Work item » Word for word, give the records again, dropping any picture they hold.

Saved data entries:
╭──

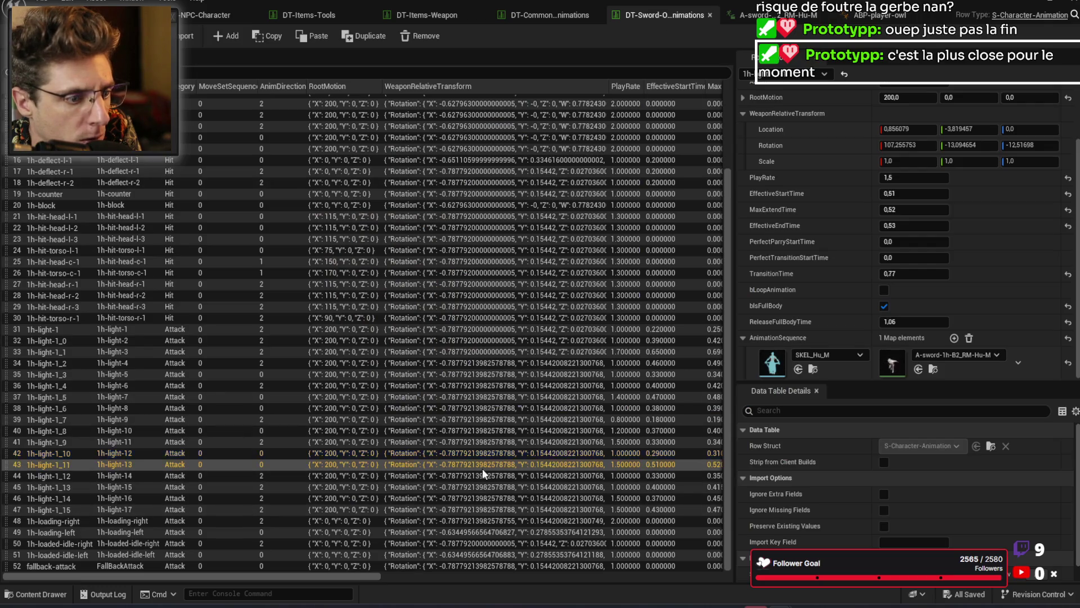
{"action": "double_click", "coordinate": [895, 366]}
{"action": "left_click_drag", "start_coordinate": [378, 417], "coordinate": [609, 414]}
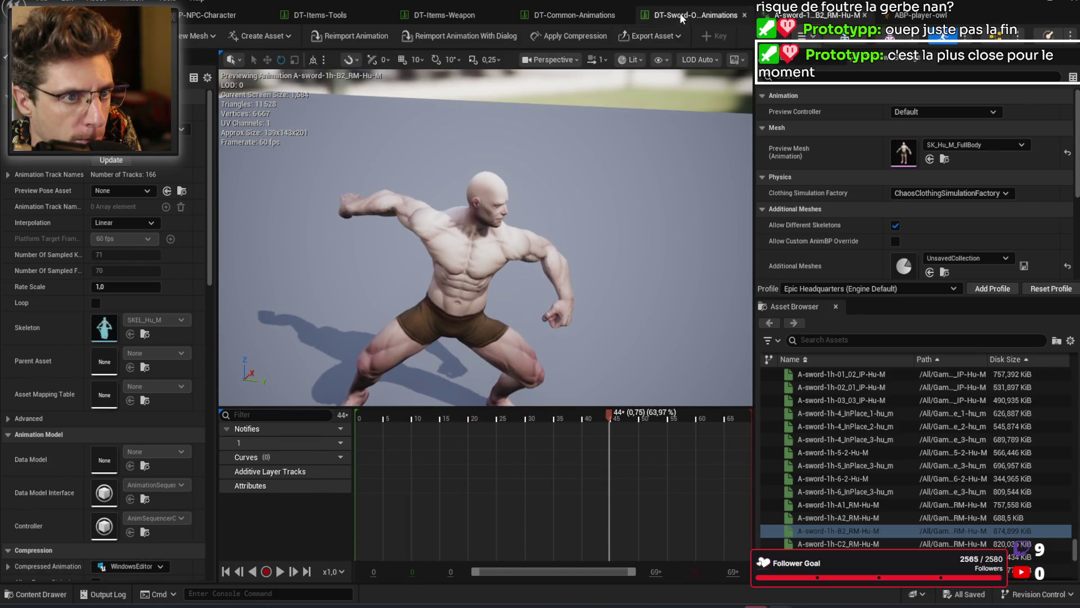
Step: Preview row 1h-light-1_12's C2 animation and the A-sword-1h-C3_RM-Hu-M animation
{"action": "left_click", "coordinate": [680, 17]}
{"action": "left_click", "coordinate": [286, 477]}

╰──

Exercise output »
{"action": "double_click", "coordinate": [895, 366]}
{"action": "left_click_drag", "start_coordinate": [378, 417], "coordinate": [609, 414]}
Step: Preview row 1h-light-1_12's C2 animation and the A-sword-1h-C3_RM-Hu-M animation
{"action": "left_click", "coordinate": [680, 17]}
{"action": "left_click", "coordinate": [286, 477]}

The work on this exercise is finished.